Another good leg stretch that targets the inner and outer limbs is a Wide Legged Standing Forward Bend. Stand with your feet very wide. With a slight bend in your knees, fold at the hips until you're able to touch the floor. Hold this posture for 10 to 20 breaths. You will notice a nice lengthening effect along the outer legs in the shin and calf area. The posture also effectively stretches your inner legs.

       2.8 A Deep Runner's Lunge

A Deep Runner's Lunge is a common stretch for runners, but is also practiced in yoga. It helps to lengthen the hip flexors and the lower ab region. You can start this posture in a standing position. Step your left foot back and slowly lower your knee to the floor. This will create the lunge position which you can hold for at least 20 breaths. Practice the lunge on the other side to effectively stretch your hips and hip flexors.

       2.9 Extended Mountain Pose

Extended Mountain Pose - majisports

A simple posture you can practice is Extended Mountain Pose. Stand tall with your arms down by your side. Take a full inhale and slowly raise your arms overhead. As you exhale, bring your arms down by your side. Do this 5 times. It is an effective way to warm and limber up your shoulder joints.

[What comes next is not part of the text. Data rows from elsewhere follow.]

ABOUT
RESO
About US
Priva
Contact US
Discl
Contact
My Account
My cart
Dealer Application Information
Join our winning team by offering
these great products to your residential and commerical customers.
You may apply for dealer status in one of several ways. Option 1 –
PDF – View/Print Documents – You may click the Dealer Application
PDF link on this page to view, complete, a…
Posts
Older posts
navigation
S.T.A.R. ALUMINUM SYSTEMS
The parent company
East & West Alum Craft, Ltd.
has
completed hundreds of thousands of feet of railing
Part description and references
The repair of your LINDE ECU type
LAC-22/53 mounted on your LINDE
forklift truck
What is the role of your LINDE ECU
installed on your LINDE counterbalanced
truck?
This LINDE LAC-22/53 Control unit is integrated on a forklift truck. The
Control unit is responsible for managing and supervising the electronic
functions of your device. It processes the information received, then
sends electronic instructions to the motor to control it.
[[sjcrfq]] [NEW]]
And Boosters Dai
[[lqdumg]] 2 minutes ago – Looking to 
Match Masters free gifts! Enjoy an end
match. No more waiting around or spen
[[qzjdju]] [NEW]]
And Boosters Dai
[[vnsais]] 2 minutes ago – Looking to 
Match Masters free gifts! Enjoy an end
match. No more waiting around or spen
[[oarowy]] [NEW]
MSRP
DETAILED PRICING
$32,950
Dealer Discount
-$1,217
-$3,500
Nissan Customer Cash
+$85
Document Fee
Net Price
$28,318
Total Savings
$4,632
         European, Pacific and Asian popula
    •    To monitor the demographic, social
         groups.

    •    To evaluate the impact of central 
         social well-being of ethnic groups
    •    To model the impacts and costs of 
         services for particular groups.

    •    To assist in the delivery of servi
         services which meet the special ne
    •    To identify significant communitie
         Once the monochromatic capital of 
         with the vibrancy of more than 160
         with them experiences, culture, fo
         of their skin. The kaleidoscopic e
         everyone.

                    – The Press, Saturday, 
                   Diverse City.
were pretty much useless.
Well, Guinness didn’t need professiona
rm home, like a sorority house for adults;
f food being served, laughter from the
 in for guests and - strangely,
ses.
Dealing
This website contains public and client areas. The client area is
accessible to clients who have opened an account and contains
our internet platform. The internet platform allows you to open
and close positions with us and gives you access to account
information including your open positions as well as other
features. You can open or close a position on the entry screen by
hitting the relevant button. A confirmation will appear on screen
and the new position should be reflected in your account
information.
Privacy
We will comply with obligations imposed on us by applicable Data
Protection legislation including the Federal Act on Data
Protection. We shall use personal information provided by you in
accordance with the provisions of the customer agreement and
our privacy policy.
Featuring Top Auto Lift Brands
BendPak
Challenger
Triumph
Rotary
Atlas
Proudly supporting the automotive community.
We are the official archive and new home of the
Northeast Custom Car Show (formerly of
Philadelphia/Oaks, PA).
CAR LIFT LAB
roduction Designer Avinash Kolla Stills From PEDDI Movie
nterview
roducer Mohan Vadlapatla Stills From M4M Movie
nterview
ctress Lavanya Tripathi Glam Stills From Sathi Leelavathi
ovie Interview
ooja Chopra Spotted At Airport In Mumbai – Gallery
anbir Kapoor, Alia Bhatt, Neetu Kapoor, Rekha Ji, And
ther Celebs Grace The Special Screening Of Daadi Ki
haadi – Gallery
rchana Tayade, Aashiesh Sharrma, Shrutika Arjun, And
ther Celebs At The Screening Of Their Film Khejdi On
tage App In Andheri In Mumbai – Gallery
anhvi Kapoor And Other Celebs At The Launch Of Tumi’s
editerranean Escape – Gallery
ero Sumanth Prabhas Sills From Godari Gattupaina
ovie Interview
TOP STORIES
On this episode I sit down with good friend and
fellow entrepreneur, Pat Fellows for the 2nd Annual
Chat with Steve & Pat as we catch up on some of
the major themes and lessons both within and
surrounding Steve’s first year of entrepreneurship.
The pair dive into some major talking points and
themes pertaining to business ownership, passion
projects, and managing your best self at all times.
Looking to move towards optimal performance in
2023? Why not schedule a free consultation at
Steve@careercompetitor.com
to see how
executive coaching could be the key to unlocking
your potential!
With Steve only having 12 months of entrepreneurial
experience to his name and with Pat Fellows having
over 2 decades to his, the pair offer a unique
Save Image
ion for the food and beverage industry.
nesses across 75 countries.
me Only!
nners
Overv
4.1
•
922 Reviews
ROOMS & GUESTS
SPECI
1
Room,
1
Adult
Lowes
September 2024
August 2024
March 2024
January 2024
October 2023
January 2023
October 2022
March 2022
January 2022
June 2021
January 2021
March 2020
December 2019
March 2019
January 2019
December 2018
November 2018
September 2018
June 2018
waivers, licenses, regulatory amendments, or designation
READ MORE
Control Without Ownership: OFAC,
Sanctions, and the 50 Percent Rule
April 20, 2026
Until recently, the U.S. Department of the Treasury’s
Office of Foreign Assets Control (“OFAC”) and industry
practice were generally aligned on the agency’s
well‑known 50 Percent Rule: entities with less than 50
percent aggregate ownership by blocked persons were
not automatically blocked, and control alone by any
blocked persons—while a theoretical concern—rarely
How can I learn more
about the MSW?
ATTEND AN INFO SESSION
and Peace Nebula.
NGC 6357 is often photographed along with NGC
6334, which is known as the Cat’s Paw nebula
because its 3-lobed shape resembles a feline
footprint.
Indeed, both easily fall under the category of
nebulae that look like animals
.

The front deltoid muscles can get pretty tight sometimes. In yoga, you can practice a pose that releases this part of the shoulder system as well as opens and stretches the pectoral muscles. Practice Extended Mountain Pose again, but as you exhale, bring your arms down and behind you. As you're able, interlace your fingers. This will draw your arms and shoulders back which releases those tight front-body areas. Hold for at least 10 breaths before releasing.

These are some postures you can practice in addition to your regular training routines to enhance your abilities as an athletic runner. Adding a yoga practice to your training regimen is ideal if you want to become an exceptional runner. Consider adding these restorative tools, and watch your sport of running improve greatly.